Bounding box prediction data:

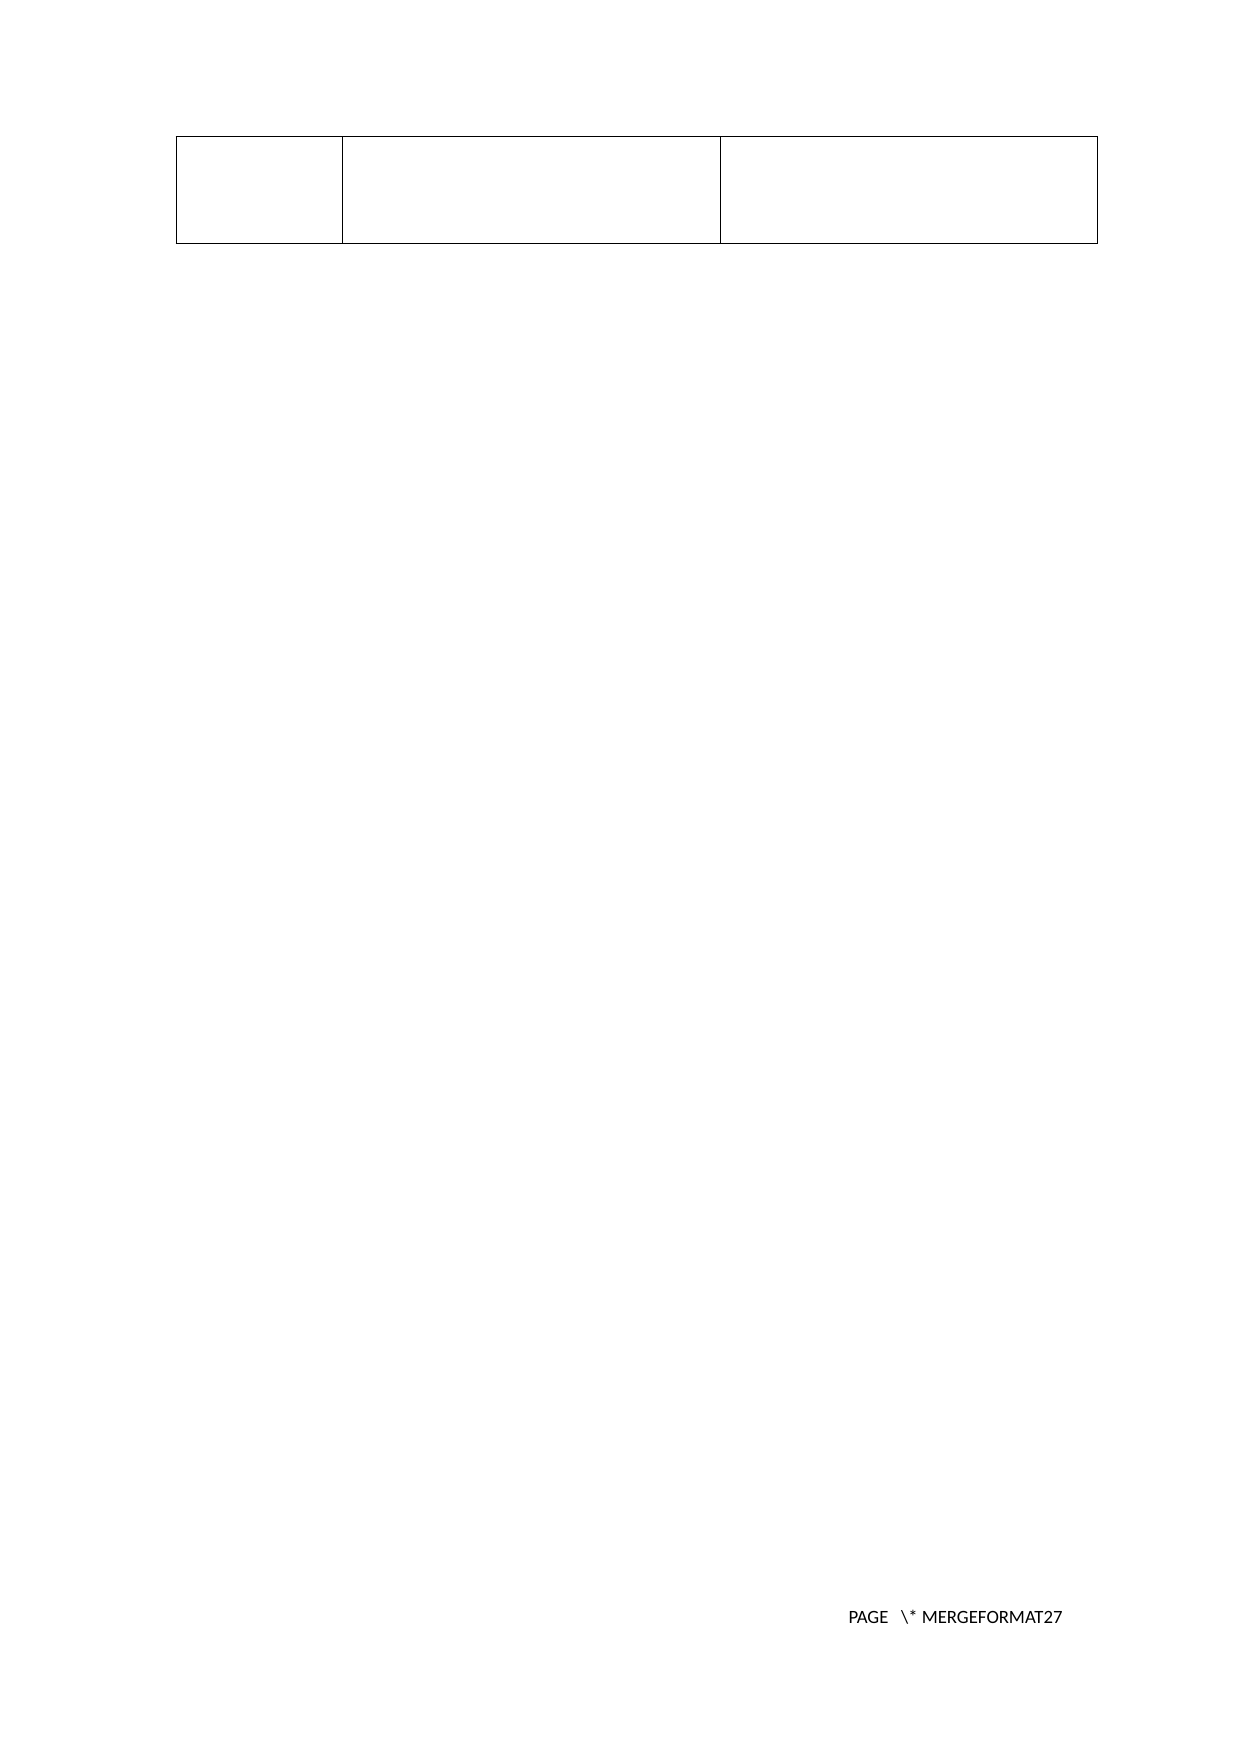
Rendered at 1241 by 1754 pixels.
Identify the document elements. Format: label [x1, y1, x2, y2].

table_cell [721, 137, 1097, 242]
table_cell [343, 137, 720, 242]
table_cell [177, 137, 342, 242]
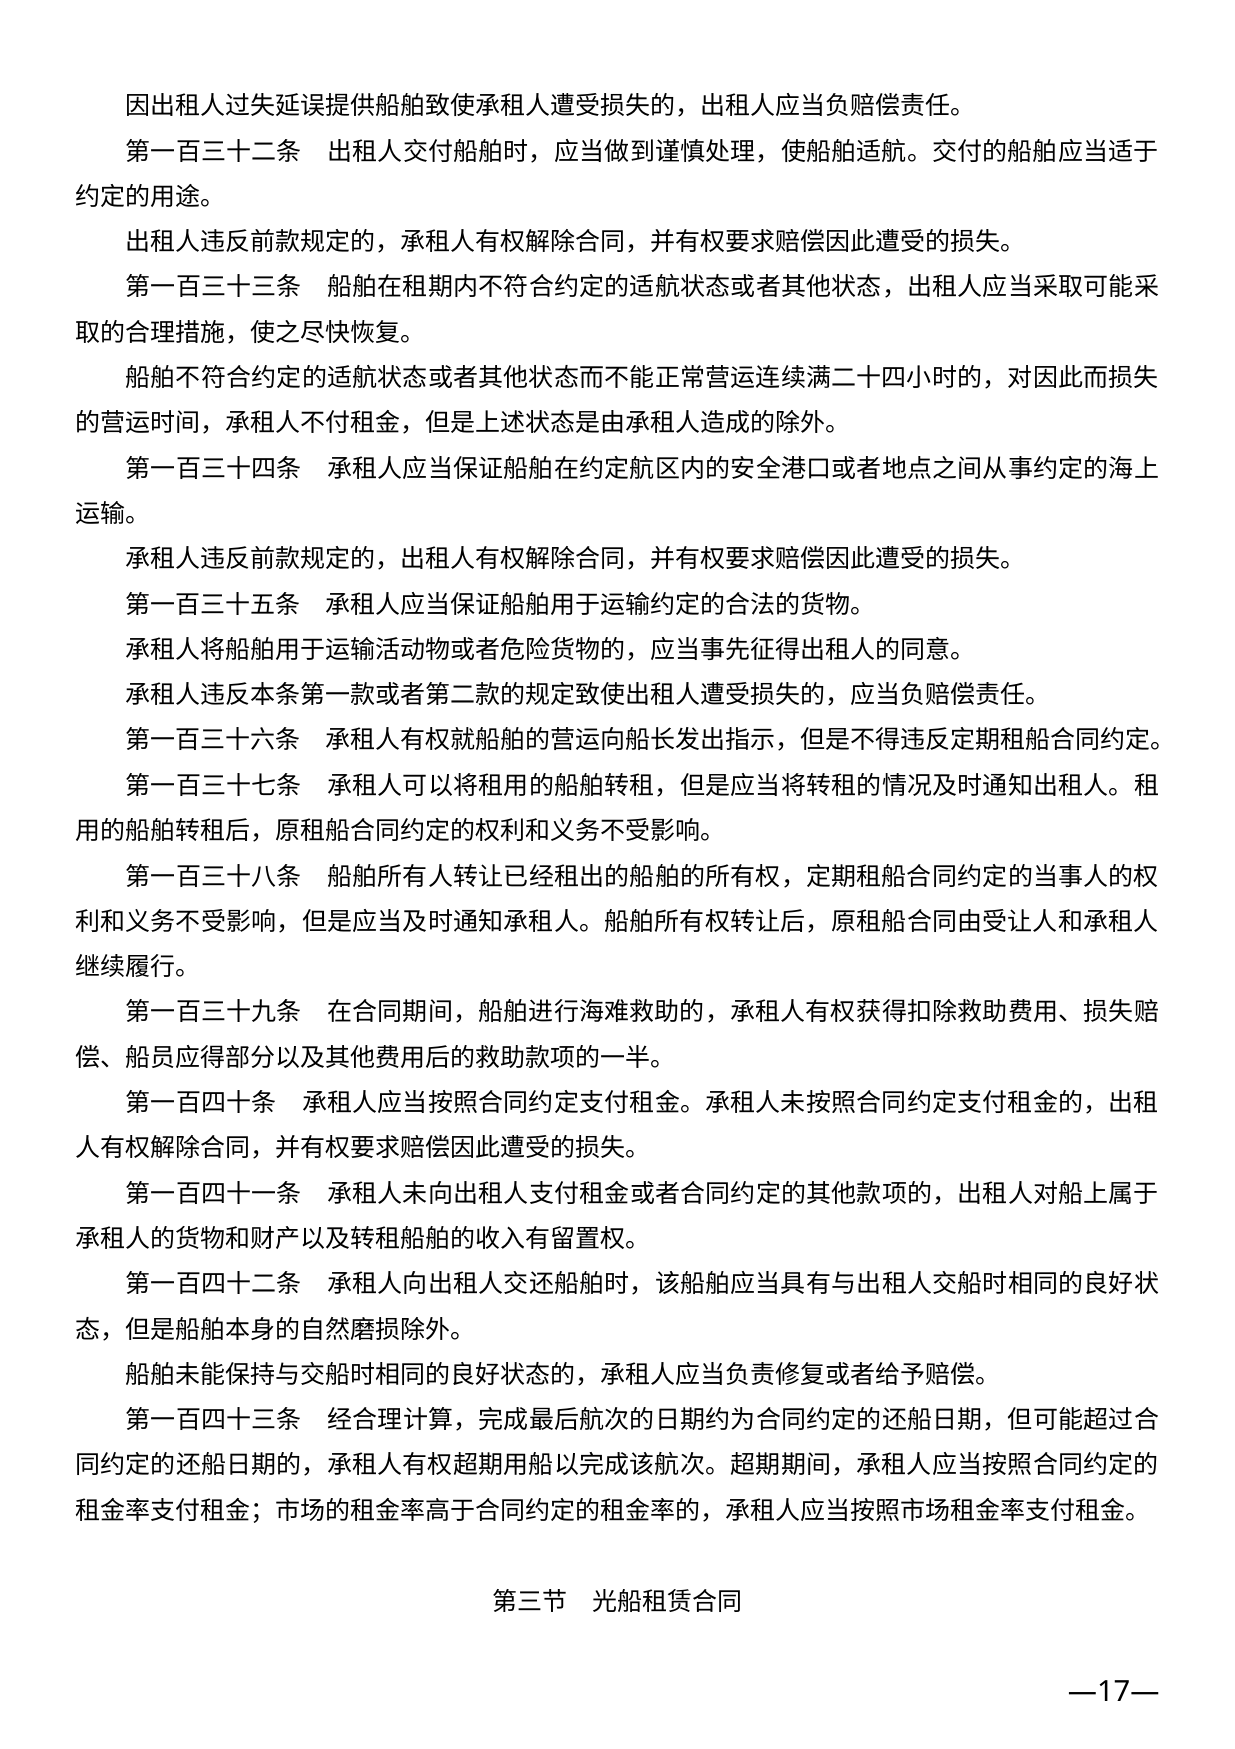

§ Task description: Pictures do not belong in the copy. Reproduce the rest of the data exactly.

§ Answer to this problem:
Rendered at 1241 by 1754 pixels.
Identify the document elements. Format: label [x1, y1, x2, y2].

table_cell [721, 137, 1097, 242]
table_cell [343, 137, 720, 242]
table_cell [177, 137, 342, 242]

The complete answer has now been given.